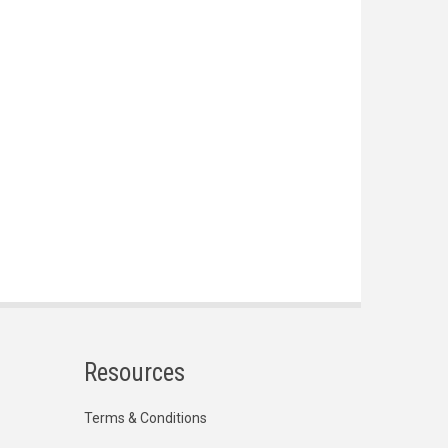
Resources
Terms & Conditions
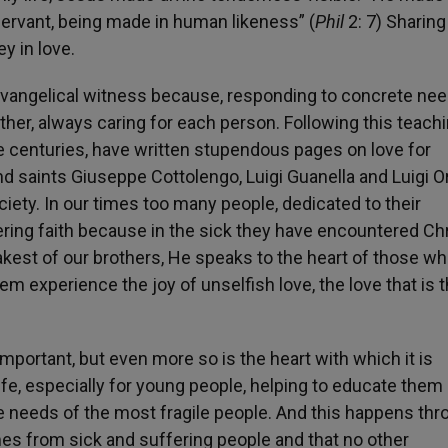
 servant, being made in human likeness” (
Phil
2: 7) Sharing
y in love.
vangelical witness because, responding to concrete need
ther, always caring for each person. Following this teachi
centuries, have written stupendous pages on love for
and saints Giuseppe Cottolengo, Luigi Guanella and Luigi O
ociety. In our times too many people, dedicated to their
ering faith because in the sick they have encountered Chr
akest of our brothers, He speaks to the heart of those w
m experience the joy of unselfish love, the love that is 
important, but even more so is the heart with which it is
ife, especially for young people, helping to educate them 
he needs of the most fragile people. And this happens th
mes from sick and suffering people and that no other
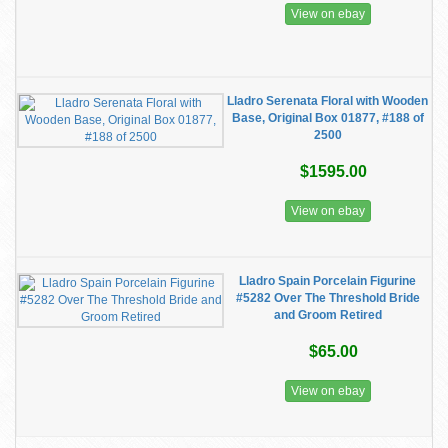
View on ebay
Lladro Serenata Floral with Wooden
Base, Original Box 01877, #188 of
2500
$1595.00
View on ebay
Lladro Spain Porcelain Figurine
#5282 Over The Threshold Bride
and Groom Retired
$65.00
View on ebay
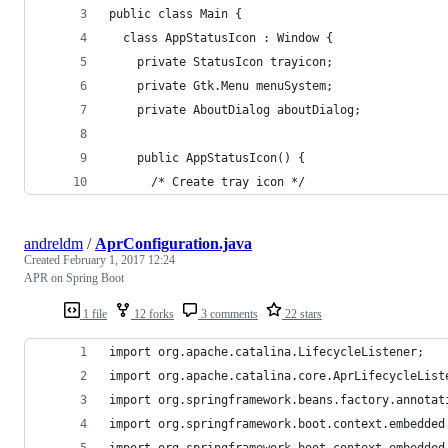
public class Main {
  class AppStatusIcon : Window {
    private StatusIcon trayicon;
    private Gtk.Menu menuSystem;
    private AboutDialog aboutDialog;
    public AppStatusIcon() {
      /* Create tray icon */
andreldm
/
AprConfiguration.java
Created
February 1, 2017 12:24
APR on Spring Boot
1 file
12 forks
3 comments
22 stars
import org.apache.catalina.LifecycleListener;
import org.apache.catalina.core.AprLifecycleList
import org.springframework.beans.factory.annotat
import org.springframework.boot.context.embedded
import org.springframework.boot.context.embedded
#####
(Aim of the exercise):
What lines in the data above contain the word "apache"? Copy them all.

(Response below):
import org.apache.catalina.LifecycleListener;
import org.apache.catalina.core.AprLifecycleList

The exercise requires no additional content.